The ridge faces the town as a sheer black cliff face in many places and the black rock has been so extensively excavated and built into to with dwellings, car parks (space for 1,500 cars) and tunnels, that it’s hard to imagine there is much rock left. My companion and I enjoyed a walk along this dominating feature, taking an elevator through the rock and up to the modern art gallery sat on the top, then across towards the fort via viewing points, with information placards about stuff so unremarkable, I had no clue what I had read on one by the time I reached the next. Still, as an English version was provided it seemed rude not to persist. There are also some sculptures associated with the gallery dotted around the hill that adds to the experience and great views out in all directions across the city and up the river plain below. We went all the way round, turning off just before the fort and climbing back down through narrow alleys into the old town.

While there is really not much to see down below, the old town is pleasant enough to stroll around and as long as you stay off the main and too busy drag, Getreidegasse, you happen on some interesting corners. An impressive waterwheel, an amazing old-fashioned pharmacy, a statue of Mozart looking like a Roman emperor. Keep clear of the Mozart museums unless you are a true obsessive. There’s nothing to see and the story is hardly earth-shattering – bar the music of course. Thus an empty room playing piano music, a whole floor dedicated to set designs commissioned for the staging of the maestro’s operas and another room full of assorted household objects used during the era – what the Mozart family might have used to stew tea etc..

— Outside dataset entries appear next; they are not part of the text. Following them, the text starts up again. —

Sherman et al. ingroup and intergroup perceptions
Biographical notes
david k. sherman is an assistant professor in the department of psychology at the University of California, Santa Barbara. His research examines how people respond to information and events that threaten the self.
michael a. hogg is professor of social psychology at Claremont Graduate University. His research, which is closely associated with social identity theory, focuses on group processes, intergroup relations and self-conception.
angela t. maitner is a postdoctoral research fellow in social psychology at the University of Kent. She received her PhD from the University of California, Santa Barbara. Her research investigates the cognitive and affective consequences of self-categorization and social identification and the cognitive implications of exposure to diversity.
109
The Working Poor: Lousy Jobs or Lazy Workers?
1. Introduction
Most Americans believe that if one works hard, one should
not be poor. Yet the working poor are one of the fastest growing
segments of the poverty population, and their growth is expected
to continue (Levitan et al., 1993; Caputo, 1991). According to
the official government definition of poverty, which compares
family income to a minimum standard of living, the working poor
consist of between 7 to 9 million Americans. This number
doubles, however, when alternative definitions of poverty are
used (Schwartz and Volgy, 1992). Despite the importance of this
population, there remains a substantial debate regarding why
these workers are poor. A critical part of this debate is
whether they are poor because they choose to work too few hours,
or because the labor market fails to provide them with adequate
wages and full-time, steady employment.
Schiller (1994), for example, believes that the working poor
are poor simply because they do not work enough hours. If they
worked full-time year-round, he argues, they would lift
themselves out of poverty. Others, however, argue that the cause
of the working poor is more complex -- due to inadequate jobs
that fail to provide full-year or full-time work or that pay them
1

Some of the churches are worth a brief look as well. St Peters displaying what I thought was a more appealing baroque than the Bavarian norm, looking more art nouveau than Christmas cake, and The Dom itself, really quite beautiful inside and almost austere. The majesty of it all was rather spoilt, however, as we happened upon a packed service listening to Alpine nursery songs, or maybe it was just Alpine music. Anyway, not quite what we hoped for in the place Mozart used to play organ.

Heading back to the station, the new town impresses too, perhaps more appealing, looking a bit more like a busy city. If you are really knackered you can take the trolley bus, that provides a smooth fast ride without disturbing the tranquillity for those who chose to walk.